*** Opening Reading passage ***

16. Manoj (AW-1) deposed that Indu has thrown hot tea on his face. She also used to give threat of throwing acid on him. In para-9 he states that this incident took place six months prior to filing of this petition. Yogendra Singh (AW-2) has supported the statement of Manoj. Indu Kushwaha (NAW-1) states that Manoj has falsely stated that she had thrown hot tea on his face and she has given threat to him. Manoj (AW-1) has denied the suggestion that Indu has not thrown hot tea on his face. It may be mentioned that this petition has been filed by Manoj on 28.11.2008. The incident of throwing hot tea stated to be taken place six this months prior to filing of this petition, however, no report has been lodged by Manoj. Therefore, the testimony of Manoj and Yogendra in this respect does not inspire confidence of the Court.
Instance No. 4.

*** Closing Reading passage ***
*** Opening Provided information ***

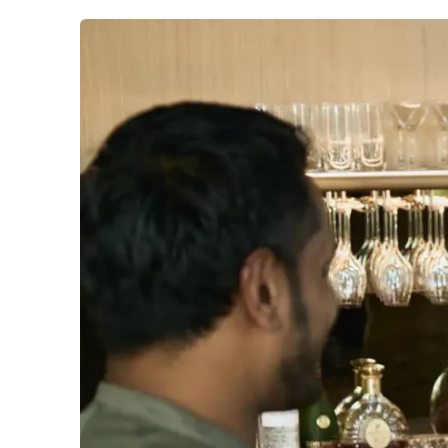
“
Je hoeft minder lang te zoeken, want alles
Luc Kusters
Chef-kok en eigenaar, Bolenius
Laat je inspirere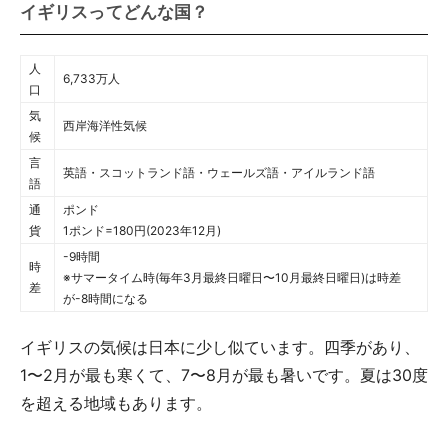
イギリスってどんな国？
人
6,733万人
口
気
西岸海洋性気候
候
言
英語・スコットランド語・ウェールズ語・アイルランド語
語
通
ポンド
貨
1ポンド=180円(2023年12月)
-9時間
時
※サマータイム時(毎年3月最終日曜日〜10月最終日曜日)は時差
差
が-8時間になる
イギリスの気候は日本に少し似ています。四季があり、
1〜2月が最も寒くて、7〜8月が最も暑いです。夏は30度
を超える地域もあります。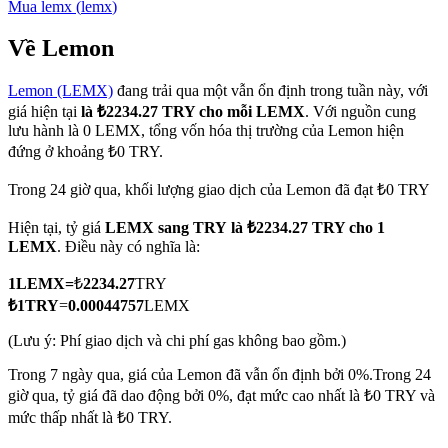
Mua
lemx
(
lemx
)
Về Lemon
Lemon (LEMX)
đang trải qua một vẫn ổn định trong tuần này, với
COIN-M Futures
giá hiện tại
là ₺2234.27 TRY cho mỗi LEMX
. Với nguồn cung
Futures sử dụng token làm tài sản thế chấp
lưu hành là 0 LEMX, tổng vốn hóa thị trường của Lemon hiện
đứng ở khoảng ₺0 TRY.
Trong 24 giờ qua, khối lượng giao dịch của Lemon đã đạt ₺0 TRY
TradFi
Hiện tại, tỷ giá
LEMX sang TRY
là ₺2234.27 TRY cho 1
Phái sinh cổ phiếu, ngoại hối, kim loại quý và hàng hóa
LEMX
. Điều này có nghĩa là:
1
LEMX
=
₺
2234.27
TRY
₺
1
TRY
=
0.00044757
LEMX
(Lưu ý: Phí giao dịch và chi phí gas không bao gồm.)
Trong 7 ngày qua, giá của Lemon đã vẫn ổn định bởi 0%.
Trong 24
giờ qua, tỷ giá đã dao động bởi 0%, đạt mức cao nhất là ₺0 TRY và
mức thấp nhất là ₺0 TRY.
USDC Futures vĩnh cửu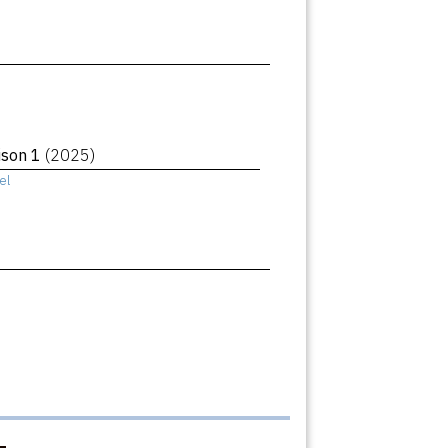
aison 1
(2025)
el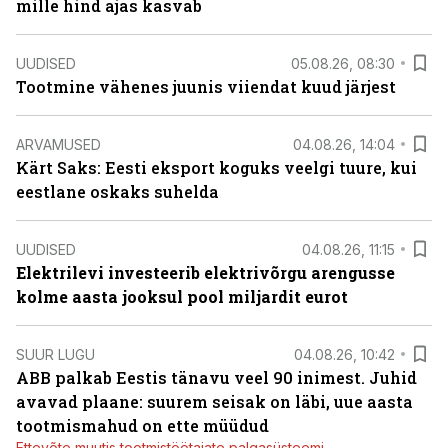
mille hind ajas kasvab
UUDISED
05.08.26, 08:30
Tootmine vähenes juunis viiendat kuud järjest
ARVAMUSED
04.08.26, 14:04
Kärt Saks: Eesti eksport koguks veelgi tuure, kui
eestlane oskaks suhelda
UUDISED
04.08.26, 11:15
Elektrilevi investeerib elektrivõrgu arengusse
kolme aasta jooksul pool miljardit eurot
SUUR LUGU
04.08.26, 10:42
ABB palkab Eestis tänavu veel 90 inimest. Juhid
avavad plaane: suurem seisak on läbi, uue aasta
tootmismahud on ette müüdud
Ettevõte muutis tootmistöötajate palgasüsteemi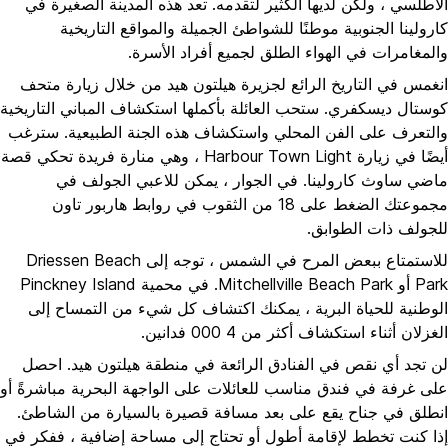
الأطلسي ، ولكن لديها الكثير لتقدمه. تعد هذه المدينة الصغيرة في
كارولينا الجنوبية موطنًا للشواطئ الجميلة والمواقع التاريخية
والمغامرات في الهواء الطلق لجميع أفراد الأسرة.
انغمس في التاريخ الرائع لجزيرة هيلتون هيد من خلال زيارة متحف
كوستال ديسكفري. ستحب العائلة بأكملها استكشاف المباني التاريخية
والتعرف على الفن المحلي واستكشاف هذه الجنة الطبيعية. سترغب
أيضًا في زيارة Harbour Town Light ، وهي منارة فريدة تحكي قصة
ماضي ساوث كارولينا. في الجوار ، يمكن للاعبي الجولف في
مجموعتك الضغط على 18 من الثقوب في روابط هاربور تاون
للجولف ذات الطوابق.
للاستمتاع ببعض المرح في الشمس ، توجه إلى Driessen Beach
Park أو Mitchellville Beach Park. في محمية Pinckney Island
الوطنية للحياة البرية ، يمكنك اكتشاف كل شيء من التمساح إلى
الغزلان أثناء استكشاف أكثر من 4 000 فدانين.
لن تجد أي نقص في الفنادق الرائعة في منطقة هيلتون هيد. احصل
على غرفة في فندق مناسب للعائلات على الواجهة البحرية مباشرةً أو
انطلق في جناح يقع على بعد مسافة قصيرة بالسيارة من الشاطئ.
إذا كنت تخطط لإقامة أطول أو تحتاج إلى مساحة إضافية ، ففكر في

*** Closing Provided information ***
*** Opening Provided information ***

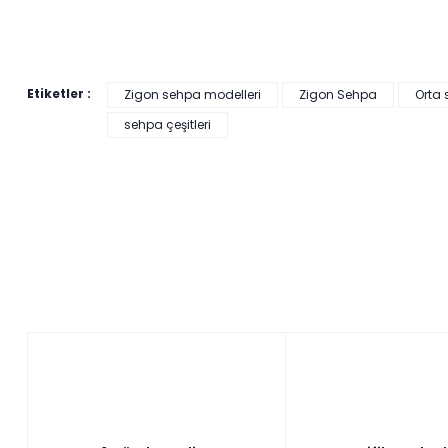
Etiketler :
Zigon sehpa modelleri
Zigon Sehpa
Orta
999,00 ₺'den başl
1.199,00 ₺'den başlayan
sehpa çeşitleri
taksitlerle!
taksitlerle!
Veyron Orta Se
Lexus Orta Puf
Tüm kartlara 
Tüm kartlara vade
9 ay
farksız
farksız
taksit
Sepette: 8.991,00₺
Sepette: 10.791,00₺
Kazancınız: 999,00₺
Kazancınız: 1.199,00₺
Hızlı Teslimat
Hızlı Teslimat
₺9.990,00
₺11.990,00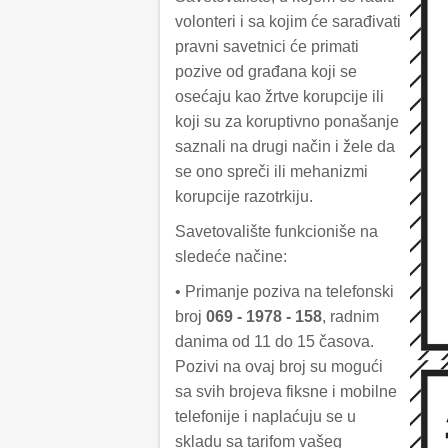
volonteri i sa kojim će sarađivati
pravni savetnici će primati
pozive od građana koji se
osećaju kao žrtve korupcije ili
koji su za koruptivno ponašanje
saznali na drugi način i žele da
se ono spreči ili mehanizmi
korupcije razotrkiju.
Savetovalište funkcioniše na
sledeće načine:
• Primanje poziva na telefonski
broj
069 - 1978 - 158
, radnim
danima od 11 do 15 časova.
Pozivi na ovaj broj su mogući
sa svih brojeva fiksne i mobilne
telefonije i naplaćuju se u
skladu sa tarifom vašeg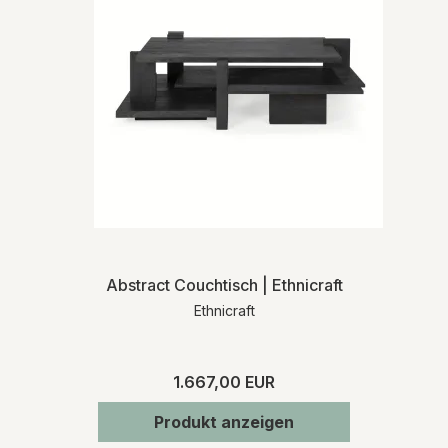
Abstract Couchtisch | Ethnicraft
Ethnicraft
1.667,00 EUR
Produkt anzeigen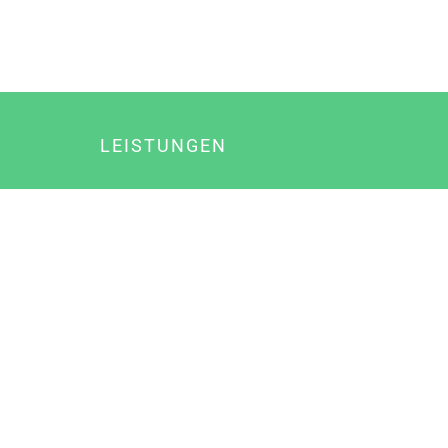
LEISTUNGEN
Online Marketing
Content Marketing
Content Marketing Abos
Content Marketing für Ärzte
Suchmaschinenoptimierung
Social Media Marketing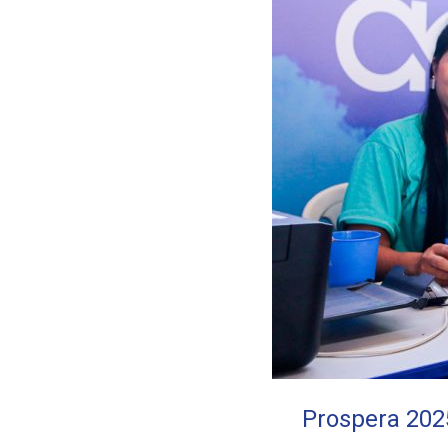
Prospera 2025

*** Closing Provided information ***
*** Opening Provided information ***

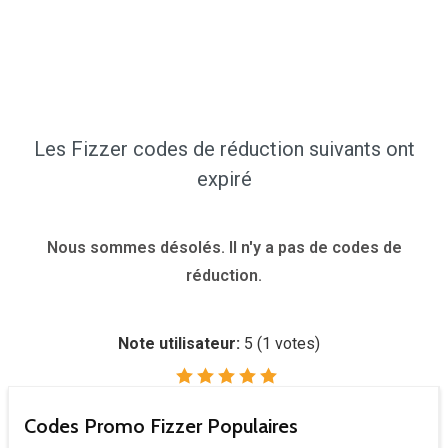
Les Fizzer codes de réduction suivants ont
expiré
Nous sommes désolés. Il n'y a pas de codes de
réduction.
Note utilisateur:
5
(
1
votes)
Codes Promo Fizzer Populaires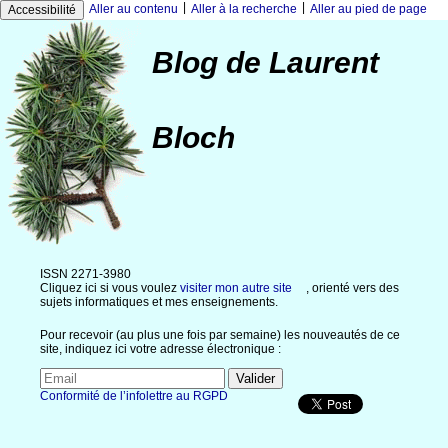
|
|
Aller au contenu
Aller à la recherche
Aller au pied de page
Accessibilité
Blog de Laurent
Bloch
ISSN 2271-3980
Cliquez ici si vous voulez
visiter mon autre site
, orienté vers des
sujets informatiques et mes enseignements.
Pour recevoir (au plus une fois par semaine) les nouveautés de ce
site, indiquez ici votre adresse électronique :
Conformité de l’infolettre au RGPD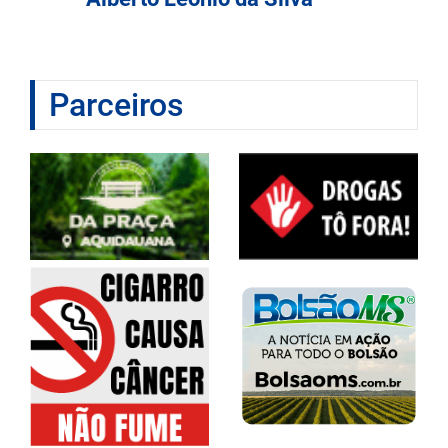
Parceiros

*** Closing Provided information ***

--- Problem 1 ---
List every witness the court passage names along with the designation shown in parentheses after each.
--- Problem 2 ---
Transcribe the part of the court passage that begins at the words "16. Manoj (AW-1)" and stops after "of the Court.".

--- Written answer 1 ---
Manoj (AW-1)
Yogendra Singh (AW-2)
Indu Kushwaha (NAW-1)

--- Written answer 2 ---
16. Manoj (AW-1) deposed that Indu has thrown hot tea on his face. She also used to give threat of throwing acid on him. In para-9 he states that this incident took place six months prior to filing of this petition. Yogendra Singh (AW-2) has supported the statement of Manoj. Indu Kushwaha (NAW-1) states that Manoj has falsely stated that she had thrown hot tea on his face and she has given threat to him. Manoj (AW-1) has denied the suggestion that Indu has not thrown hot tea on his face. It may be mentioned that this petition has been filed by Manoj on 28.11.2008. The incident of throwing hot tea stated to be taken place six this months prior to filing of this petition, however, no report has been lodged by Manoj. Therefore, the testimony of Manoj and Yogendra in this respect does not inspire confidence of the Court.